Distracted by meaninglessness, surprised by joy


Is God merely an invention of the human mind to account for death?

This is a fair and common question.

What is the most certain thing that will happen to every living being on this planet and in the known universe?

Is it not death?

What idea is the most uncertain belief held by the greatest number of people in the known universe?

Is it not God?

What is the vehicle to belief in God if it is not faith? And what is faith if it is not a belief that contains no ounce of doubt? Can someone be a person of faith without also embracing the mystery that comes with doubt?

And what does it mean to embrace mystery, if one doesn't also embrace the very questioning process?

Why is it that people who do NOT believe in God go so far out of their way to avoid thinking about this most obvious and certain thing?

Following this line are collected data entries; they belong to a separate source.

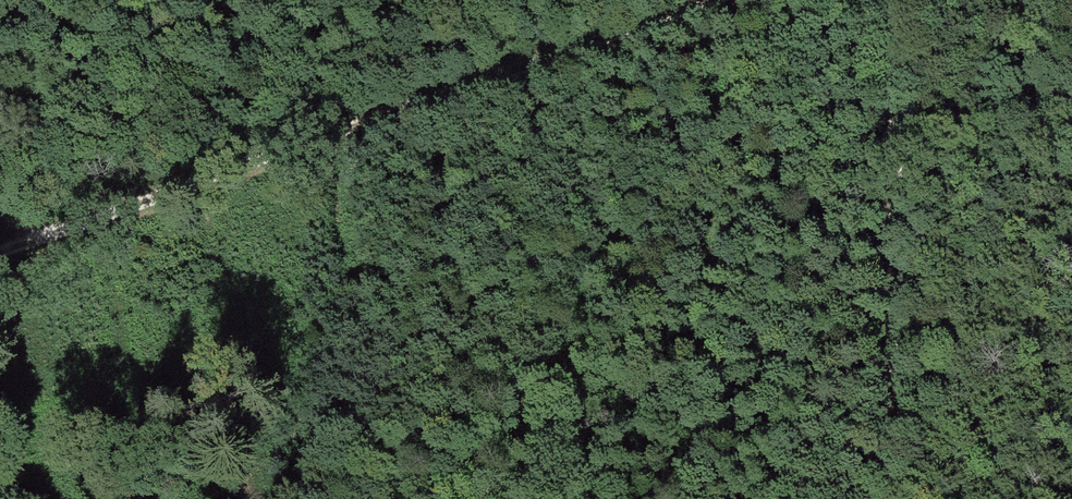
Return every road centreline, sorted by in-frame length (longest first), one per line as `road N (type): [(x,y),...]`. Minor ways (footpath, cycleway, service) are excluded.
road 1 (track): [(713,0),(0,250)]
road 2 (track): [(900,0),(888,498)]
road 3 (track): [(0,250),(2,0)]

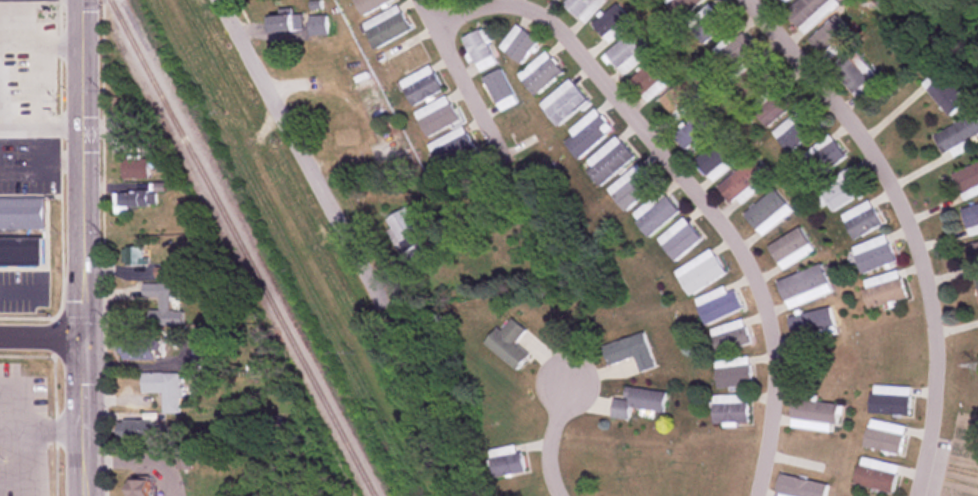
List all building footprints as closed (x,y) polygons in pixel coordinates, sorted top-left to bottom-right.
[(391,0),(352,0),(361,16),(391,0)] [(604,0),(567,0),(562,5),(585,24),(604,0)] [(680,19),(703,0),(664,0),(680,19)] [(802,32),(841,4),(838,0),(798,0),(785,9),(802,32)] [(702,44),(731,23),(716,2),(687,23),(702,44)] [(632,22),(615,4),(592,26),(609,44),(632,22)] [(371,47),(409,33),(398,6),(361,21),(371,47)] [(301,32),(301,15),(268,15),(268,32),(301,32)] [(820,57),(851,47),(842,21),(811,31),(820,57)] [(538,41),(516,25),(498,48),(520,64),(538,41)] [(728,70),(754,47),(737,27),(711,50),(728,70)] [(478,73),(496,63),(478,29),(460,38),(478,73)] [(652,50),(634,29),(605,54),(623,75),(652,50)] [(777,73),(768,60),(767,61),(760,51),(727,74),(735,85),(744,97),(777,73)] [(832,64),(854,98),(871,87),(866,80),(870,78),(853,51),(832,64)] [(517,77),(535,96),(562,72),(544,52),(517,77)] [(646,103),(676,78),(659,56),(628,80),(646,103)] [(410,106),(442,91),(430,66),(398,81),(410,106)] [(482,77),(497,111),(515,103),(500,69),(482,77)] [(950,114),(965,100),(940,75),(925,89),(950,114)] [(678,120),(701,100),(683,79),(659,100),(678,120)] [(801,101),(785,79),(750,105),(767,127),(801,101)] [(538,103),(555,127),(588,104),(571,80),(538,103)] [(458,122),(445,96),(413,113),(426,138),(458,122)] [(772,131),(790,153),(823,126),(806,104),(772,131)] [(572,136),(563,144),(577,159),(611,129),(593,109),(568,132),(572,136)] [(674,137),(686,149),(692,143),(698,150),(717,131),(699,113),(674,137)] [(941,152),(977,137),(977,116),(977,114),(933,134),(941,152)] [(426,143),(437,170),(474,155),(463,128),(426,143)] [(797,158),(815,181),(846,157),(829,134),(797,158)] [(742,158),(726,136),(694,159),(710,181),(742,158)] [(582,168),(599,188),(634,158),(618,138),(582,168)] [(121,159),(121,179),(147,179),(147,159),(121,159)] [(726,202),(742,195),(743,196),(766,186),(756,163),(716,181),(726,202)] [(952,173),(961,198),(977,191),(977,163),(952,173)] [(656,185),(639,164),(606,190),(624,211),(656,185)] [(853,167),(818,186),(831,212),(867,193),(853,167)] [(792,211),(775,189),(743,213),(760,236),(792,211)] [(679,212),(661,191),(631,215),(648,237),(679,212)] [(118,208),(154,208),(154,193),(118,193),(118,208)] [(43,230),(43,199),(0,199),(0,230),(43,230)] [(853,240),(882,226),(869,201),(840,215),(853,240)] [(962,208),(968,236),(977,233),(977,204),(962,208)] [(409,270),(435,255),(407,207),(381,221),(409,270)] [(701,238),(682,218),(657,242),(676,262),(701,238)] [(768,246),(781,269),(814,251),(800,227),(768,246)] [(863,275),(895,261),(884,235),(851,249),(863,275)] [(41,266),(41,238),(0,238),(0,265),(41,266)] [(969,246),(975,268),(977,267),(977,244),(969,246)] [(121,248),(121,266),(147,266),(147,248),(121,248)] [(674,272),(689,296),(725,273),(711,249),(674,272)] [(777,281),(787,309),(831,293),(821,265),(777,281)] [(155,277),(169,277),(169,268),(154,269),(155,277)] [(905,299),(898,272),(861,282),(868,309),(905,299)] [(143,298),(158,298),(159,319),(173,319),(172,298),(176,298),(176,284),(143,285),(143,298)] [(694,299),(705,325),(742,309),(734,290),(726,293),(723,287),(694,299)] [(834,327),(829,308),(787,318),(792,336),(834,327)] [(483,345),(514,371),(527,356),(513,344),(524,331),(511,319),(499,333),(496,329),(483,345)] [(749,345),(744,320),(710,328),(716,353),(749,345)] [(654,368),(643,333),(601,347),(607,366),(633,357),(639,373),(654,368)] [(121,361),(157,361),(157,340),(121,340),(121,361)] [(748,357),(714,361),(717,389),(752,384),(748,357)] [(162,393),(162,415),(181,415),(181,374),(141,374),(141,393),(162,393)] [(910,388),(870,387),(869,414),(909,415),(910,388)] [(666,393),(625,388),(623,400),(612,399),(610,418),(629,420),(630,409),(663,413),(666,393)] [(711,396),(711,423),(747,423),(747,396),(711,396)] [(790,428),(835,432),(838,404),(793,399),(790,428)] [(906,428),(869,420),(863,447),(900,455),(906,428)] [(156,440),(156,421),(118,421),(118,440),(156,440)] [(488,448),(488,475),(519,475),(519,448),(488,448)] [(893,494),(900,467),(860,457),(854,484),(893,494)] [(827,484),(780,474),(776,495),(825,495),(827,484)] [(150,480),(130,480),(130,495),(150,495),(150,480)]
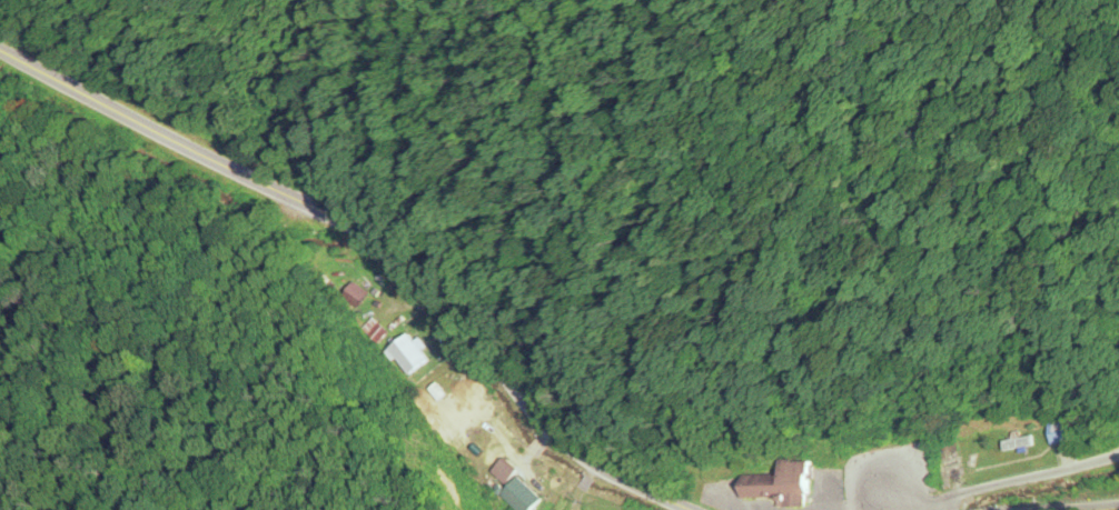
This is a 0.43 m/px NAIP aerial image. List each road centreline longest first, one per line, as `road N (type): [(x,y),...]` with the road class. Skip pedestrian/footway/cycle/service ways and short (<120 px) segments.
road 1 (secondary): [(0,48),(70,90),(373,237),(423,274),(553,434),(595,469),(692,509)]
road 2 (tertiary): [(932,509),(1118,455)]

Why do the skeptics live their lives embracing any distractions that numb their senses to this one universal certainty?

Is it really in our best interests to only embrace certainty, when the most certain thing is death?

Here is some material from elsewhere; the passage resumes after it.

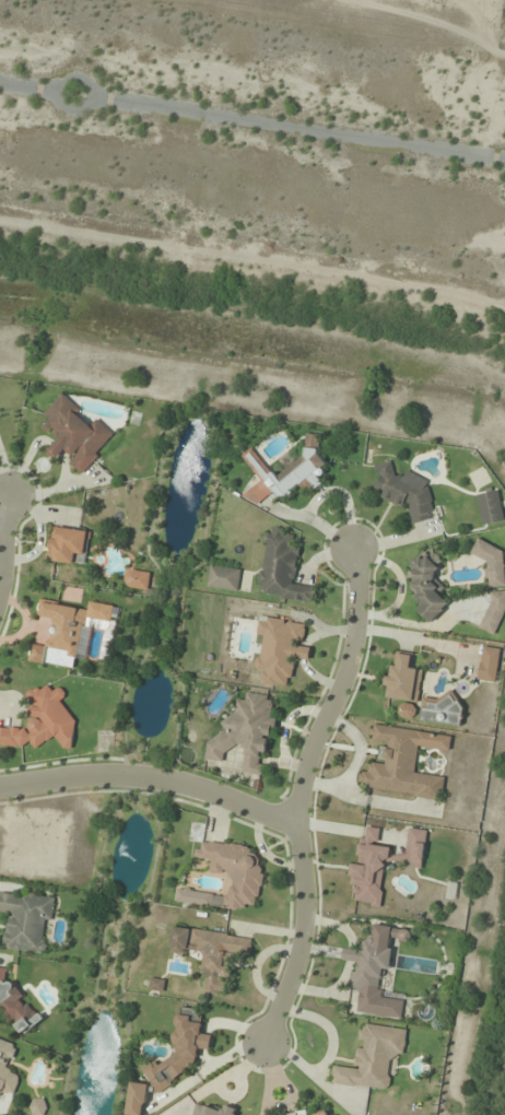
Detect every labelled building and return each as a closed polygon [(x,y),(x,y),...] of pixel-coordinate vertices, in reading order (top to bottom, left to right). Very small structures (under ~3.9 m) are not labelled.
[(115,434),(97,419),(94,424),(59,396),(44,416),(50,421),(44,428),(57,439),(47,452),(57,460),(62,454),(85,472),(115,434)] [(293,499),(296,484),(318,489),(326,450),(313,448),(316,437),(308,435),(303,459),(283,455),(280,472),(267,469),(262,492),(293,499)] [(242,457),(257,472),(264,465),(249,451),(242,457)] [(425,473),(394,479),(391,462),(376,464),(384,507),(408,502),(412,523),(434,519),(425,473)] [(504,520),(497,490),(477,495),(484,524),(504,520)] [(84,564),(89,531),(53,526),(48,559),(84,564)] [(314,602),(316,586),(294,583),(299,549),(292,548),(294,533),(267,530),(258,595),(314,602)] [(504,586),(504,581),(503,544),(473,546),(474,560),(487,560),(488,587),(504,586)] [(427,619),(448,610),(440,591),(445,590),(430,554),(404,565),(427,619)] [(238,591),(241,570),(211,565),(208,586),(238,591)] [(151,573),(128,569),(124,586),(147,591),(151,573)] [(478,626),(491,634),(504,609),(504,595),(497,591),(478,626)] [(110,664),(121,607),(89,601),(88,609),(40,600),(36,618),(52,622),(46,652),(86,660),(92,629),(104,632),(98,661),(110,664)] [(305,624),(260,615),(256,635),(263,637),(257,670),(263,671),(261,683),(289,688),(294,657),(309,659),(311,647),(301,645),(305,624)] [(497,648),(480,648),(480,680),(497,680),(497,648)] [(418,702),(423,669),(412,667),(414,655),(391,652),(385,698),(418,702)] [(59,746),(59,748),(67,748),(71,690),(31,687),(29,729),(0,727),(0,743),(59,746)] [(206,759),(233,762),(232,768),(242,769),(242,773),(266,775),(273,696),(247,694),(246,701),(237,700),(235,718),(224,717),(222,736),(209,735),(206,759)] [(423,695),(421,721),(459,724),(461,698),(423,695)] [(442,799),(445,777),(414,773),(418,747),(449,751),(451,735),(372,724),(370,741),(381,742),(378,762),(370,761),(368,772),(360,771),(358,788),(442,799)] [(381,906),(384,862),(423,866),(426,830),(409,828),(407,850),(378,848),(380,828),(363,827),(360,864),(354,863),(351,903),(381,906)] [(198,841),(196,858),(210,860),(208,875),(230,877),(226,907),(246,910),(246,904),(257,905),(264,850),(198,841)] [(176,903),(213,906),(215,893),(178,890),(176,903)] [(0,891),(0,912),(9,913),(4,950),(44,954),(47,923),(52,923),(55,898),(0,891)] [(356,1013),(402,1019),(404,999),(383,997),(390,940),(409,942),(411,929),(369,924),(366,950),(344,948),(343,961),(354,962),(350,990),(359,991),(356,1013)] [(252,938),(173,925),(169,951),(203,957),(200,971),(207,972),(204,990),(228,994),(234,956),(249,958),(252,938)] [(22,1036),(42,1019),(0,966),(0,1009),(22,1036)] [(331,1084),(390,1091),(394,1058),(403,1059),(407,1029),(360,1023),(355,1068),(333,1065),(331,1084)] [(3,1089),(14,1093),(22,1074),(8,1069),(17,1045),(0,1039),(0,1098),(3,1089)] [(46,1100),(33,1098),(31,1114),(38,1114),(44,1114),(46,1100)] [(238,1109),(224,1106),(223,1110),(196,1105),(194,1114),(237,1114),(238,1109)]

Are our distractions inventions of the human mind to avoid God?

Is it not true that the believer is sure about the most certain thing, and the skeptic most doubtful?

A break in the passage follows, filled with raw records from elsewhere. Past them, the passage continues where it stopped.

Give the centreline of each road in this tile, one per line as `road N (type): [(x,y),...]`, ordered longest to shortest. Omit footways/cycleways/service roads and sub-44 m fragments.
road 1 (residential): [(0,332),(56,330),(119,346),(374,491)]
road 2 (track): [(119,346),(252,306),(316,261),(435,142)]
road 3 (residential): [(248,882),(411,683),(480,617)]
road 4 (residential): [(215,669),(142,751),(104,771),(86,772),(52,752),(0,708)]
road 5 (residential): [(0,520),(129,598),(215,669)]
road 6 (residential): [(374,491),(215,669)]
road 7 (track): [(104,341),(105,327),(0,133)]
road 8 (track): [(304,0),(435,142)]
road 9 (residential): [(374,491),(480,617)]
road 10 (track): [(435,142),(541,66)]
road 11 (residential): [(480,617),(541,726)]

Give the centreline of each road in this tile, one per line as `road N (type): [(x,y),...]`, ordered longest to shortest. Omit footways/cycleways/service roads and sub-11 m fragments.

Does it not even follow that the believer is most certain about the most important things in life, while the nonbeliever is only certain about the least important?

I close with excerpts of G.K. Chesterton's Orthodoxy (pages 91-92):

"The sceptic may truly be said to be topsy-turvy; for his feet are dancing upwards in idle ecstacies, while his brain is in the abyss."

"Christianity satisfies suddenly and perfectly man’s ancestral instinct for being the right way up; satisfies it supremely in this; that by its creed joy becomes something gigantic and sadness something special and small."

"Christianity satisfies suddenly and perfectly man’s ancestral instinct for being the right way up; satisfies it supremely in this; that by its creed joy becomes something gigantic and sadness something special and small."

"We can take our own tears more lightly than we could take the tremendous levities of the angels. So we sit perhaps in a starry chamber of silence, while the laughter of the heavens is too loud for us to hear."

"Joy, which was the small publicity of the pagan, is the gigantic secret of the Christian."